-------- Exercise material --------

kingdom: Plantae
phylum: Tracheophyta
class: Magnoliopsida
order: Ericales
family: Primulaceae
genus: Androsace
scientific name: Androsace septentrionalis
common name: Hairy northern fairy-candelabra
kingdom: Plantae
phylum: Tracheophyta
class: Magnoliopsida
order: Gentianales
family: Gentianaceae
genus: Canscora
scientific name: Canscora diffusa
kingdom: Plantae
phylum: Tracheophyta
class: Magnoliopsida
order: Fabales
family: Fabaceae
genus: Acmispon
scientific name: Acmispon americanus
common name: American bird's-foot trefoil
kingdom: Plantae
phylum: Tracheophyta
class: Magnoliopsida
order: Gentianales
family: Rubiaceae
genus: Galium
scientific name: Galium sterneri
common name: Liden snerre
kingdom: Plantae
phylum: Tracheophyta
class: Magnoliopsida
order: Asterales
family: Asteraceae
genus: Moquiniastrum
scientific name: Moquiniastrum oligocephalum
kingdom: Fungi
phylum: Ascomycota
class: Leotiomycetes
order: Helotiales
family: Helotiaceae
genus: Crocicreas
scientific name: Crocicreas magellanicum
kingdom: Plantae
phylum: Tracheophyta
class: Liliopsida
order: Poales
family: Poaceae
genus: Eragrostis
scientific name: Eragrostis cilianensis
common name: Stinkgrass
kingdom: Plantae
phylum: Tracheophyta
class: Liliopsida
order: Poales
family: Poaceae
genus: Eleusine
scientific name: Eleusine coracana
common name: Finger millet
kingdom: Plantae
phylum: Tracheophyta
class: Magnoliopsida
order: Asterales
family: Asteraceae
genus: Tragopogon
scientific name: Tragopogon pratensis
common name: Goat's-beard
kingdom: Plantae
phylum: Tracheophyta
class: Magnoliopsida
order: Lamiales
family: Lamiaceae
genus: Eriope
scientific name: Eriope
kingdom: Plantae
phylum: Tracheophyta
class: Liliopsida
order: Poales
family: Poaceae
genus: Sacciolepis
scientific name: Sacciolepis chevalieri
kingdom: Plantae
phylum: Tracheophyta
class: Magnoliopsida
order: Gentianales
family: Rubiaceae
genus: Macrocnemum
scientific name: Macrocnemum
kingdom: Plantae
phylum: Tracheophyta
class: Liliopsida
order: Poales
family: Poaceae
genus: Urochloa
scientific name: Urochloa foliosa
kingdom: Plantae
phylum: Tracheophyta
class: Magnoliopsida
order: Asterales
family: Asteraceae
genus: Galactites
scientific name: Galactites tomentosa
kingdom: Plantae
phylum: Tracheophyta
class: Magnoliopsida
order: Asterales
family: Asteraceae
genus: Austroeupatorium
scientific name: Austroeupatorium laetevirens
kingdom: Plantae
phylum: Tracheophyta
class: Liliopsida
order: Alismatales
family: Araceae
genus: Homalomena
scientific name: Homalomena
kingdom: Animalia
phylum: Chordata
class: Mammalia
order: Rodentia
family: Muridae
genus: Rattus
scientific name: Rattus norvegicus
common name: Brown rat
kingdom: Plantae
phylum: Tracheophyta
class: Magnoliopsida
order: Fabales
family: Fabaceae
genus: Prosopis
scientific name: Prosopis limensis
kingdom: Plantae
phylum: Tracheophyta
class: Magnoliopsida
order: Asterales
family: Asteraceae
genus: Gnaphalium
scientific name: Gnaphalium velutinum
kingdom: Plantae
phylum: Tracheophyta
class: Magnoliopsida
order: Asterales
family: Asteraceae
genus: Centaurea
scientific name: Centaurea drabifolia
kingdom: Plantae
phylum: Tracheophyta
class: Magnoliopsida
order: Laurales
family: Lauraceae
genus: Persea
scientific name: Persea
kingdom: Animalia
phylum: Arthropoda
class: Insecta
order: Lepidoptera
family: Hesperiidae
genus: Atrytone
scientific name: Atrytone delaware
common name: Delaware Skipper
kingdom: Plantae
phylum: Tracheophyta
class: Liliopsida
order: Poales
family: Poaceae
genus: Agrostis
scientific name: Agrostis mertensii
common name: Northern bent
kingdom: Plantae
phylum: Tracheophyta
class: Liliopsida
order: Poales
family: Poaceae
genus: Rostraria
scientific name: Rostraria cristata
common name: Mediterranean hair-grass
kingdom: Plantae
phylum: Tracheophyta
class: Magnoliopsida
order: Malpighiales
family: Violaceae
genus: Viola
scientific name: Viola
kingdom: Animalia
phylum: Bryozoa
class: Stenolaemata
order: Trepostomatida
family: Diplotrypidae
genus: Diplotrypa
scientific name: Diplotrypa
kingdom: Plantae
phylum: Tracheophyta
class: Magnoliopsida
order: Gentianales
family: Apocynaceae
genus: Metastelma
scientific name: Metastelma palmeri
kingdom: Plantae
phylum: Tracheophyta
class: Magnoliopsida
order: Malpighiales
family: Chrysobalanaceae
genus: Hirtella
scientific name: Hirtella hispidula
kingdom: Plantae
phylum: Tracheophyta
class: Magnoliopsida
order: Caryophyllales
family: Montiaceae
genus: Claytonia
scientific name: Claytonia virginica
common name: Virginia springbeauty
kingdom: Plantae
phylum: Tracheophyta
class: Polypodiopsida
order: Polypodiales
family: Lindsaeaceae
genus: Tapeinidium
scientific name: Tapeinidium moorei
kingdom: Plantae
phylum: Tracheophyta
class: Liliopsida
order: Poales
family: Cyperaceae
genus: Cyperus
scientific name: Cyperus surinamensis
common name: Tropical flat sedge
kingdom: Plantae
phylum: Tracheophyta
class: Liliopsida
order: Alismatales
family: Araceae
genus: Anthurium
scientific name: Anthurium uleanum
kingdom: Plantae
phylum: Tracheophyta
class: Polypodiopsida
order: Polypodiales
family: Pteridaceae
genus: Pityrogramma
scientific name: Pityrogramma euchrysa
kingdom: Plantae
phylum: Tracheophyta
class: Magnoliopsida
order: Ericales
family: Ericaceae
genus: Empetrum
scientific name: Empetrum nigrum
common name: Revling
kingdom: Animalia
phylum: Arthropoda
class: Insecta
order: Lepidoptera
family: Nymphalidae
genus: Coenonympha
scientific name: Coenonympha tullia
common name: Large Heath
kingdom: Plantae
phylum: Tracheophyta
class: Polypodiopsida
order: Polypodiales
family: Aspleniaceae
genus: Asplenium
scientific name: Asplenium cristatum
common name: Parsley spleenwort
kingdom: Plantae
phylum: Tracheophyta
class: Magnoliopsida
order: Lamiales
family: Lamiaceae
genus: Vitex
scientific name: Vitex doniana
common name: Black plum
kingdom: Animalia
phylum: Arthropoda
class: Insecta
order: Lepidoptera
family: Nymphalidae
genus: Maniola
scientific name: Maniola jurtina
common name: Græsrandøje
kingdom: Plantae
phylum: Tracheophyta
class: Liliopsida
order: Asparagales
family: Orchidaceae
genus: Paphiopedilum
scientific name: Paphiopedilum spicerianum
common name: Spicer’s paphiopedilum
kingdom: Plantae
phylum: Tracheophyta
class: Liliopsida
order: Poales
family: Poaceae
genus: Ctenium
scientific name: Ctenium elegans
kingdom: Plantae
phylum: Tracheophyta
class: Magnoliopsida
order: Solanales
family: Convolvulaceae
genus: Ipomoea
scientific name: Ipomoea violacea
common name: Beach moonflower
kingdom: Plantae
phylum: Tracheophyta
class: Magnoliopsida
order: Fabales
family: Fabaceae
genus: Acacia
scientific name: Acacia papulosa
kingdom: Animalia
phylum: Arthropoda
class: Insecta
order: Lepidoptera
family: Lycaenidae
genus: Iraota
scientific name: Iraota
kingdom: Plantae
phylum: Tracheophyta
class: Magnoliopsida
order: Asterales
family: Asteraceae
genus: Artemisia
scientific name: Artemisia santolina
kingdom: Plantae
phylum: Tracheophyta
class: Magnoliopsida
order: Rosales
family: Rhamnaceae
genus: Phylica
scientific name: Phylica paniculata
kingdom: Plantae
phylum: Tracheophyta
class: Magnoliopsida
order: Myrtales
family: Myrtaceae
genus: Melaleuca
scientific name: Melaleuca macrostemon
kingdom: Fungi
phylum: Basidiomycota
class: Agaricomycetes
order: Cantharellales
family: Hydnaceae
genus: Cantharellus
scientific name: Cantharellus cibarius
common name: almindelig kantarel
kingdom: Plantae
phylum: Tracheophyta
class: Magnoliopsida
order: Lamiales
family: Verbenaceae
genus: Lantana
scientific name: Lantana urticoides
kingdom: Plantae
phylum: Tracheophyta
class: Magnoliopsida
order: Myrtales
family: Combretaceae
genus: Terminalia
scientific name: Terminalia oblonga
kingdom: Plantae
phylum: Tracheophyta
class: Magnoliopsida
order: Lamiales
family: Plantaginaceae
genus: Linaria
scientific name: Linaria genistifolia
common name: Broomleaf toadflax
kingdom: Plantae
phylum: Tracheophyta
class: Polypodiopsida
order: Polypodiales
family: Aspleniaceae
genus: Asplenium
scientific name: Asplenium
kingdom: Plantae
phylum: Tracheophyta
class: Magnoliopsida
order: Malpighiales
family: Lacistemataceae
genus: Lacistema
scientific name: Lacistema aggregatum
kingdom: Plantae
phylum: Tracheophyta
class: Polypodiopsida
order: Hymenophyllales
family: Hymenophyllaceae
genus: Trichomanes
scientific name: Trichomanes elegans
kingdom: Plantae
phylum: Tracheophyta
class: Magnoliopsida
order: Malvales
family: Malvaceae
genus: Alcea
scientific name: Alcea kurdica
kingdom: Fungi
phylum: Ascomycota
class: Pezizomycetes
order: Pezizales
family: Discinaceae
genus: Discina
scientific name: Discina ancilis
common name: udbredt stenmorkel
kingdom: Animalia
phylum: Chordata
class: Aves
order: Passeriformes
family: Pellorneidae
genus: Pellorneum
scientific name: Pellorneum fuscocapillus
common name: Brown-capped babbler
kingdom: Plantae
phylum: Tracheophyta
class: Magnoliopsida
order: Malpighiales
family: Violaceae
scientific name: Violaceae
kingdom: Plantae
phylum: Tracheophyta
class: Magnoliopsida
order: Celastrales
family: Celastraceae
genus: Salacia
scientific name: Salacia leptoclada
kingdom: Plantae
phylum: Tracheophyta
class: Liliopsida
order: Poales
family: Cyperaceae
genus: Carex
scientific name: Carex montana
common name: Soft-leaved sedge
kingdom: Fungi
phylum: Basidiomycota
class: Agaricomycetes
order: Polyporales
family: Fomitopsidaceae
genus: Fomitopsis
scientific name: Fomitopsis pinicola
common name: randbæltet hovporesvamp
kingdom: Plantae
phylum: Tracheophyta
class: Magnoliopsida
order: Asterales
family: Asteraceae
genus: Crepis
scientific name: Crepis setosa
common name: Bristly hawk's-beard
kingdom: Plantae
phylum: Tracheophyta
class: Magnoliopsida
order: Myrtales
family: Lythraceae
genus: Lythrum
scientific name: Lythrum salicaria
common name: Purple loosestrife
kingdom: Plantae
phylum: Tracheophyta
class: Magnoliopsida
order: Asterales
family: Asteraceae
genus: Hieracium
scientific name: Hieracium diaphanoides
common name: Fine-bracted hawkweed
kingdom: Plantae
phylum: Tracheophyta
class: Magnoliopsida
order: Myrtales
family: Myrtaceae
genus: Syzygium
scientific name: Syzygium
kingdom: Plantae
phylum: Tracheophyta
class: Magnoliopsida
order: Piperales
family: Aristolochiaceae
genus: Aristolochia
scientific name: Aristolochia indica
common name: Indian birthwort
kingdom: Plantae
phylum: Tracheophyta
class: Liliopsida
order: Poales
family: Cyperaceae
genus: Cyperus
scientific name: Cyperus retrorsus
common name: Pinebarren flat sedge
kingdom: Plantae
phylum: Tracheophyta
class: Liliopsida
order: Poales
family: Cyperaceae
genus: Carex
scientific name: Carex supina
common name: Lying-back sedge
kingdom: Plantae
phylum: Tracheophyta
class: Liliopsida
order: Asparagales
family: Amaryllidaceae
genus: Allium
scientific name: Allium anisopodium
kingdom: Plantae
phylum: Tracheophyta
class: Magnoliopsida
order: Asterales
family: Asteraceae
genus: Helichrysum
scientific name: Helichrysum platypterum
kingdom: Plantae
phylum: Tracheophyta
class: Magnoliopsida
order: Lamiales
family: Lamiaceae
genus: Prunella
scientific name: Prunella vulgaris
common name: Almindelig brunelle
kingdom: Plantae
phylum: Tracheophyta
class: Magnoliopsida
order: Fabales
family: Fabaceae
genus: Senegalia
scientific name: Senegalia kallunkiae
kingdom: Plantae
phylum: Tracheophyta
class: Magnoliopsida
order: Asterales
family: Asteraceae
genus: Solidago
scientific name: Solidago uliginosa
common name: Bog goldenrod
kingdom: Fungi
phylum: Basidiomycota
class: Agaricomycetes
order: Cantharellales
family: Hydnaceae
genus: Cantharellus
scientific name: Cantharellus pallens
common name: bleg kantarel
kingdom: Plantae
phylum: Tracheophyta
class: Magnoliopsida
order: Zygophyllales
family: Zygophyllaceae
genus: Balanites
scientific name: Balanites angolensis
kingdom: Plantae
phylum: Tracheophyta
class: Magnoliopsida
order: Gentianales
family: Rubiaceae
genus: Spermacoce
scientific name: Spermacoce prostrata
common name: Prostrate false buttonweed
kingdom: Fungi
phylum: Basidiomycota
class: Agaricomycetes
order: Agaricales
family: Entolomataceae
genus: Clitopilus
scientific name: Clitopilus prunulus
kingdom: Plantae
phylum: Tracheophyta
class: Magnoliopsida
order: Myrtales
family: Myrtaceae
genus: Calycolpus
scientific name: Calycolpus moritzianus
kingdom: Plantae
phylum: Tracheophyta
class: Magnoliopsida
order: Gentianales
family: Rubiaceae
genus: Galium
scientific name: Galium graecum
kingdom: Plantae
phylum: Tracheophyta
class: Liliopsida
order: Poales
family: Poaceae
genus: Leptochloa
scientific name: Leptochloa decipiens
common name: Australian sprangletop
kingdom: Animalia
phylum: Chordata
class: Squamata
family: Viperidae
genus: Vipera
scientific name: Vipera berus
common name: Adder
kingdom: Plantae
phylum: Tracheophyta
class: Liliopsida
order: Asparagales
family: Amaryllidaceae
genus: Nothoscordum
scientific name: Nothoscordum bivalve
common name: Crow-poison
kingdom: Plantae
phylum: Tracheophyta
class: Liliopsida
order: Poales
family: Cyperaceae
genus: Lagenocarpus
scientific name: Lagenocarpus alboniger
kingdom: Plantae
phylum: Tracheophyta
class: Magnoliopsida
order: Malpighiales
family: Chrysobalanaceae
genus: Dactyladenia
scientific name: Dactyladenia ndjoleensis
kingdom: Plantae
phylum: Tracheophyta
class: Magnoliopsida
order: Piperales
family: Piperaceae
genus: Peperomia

--------

**Problem to solve:**
Starting at the line containing "genus: Vipera" and ending at the final line of the listing, rewrite those lines with "common name" changed to "vernacular name" and everything else left as it is.

**Reply:**
genus: Vipera
scientific name: Vipera berus
vernacular name: Adder
kingdom: Plantae
phylum: Tracheophyta
class: Liliopsida
order: Asparagales
family: Amaryllidaceae
genus: Nothoscordum
scientific name: Nothoscordum bivalve
vernacular name: Crow-poison
kingdom: Plantae
phylum: Tracheophyta
class: Liliopsida
order: Poales
family: Cyperaceae
genus: Lagenocarpus
scientific name: Lagenocarpus alboniger
kingdom: Plantae
phylum: Tracheophyta
class: Magnoliopsida
order: Malpighiales
family: Chrysobalanaceae
genus: Dactyladenia
scientific name: Dactyladenia ndjoleensis
kingdom: Plantae
phylum: Tracheophyta
class: Magnoliopsida
order: Piperales
family: Piperaceae
genus: Peperomia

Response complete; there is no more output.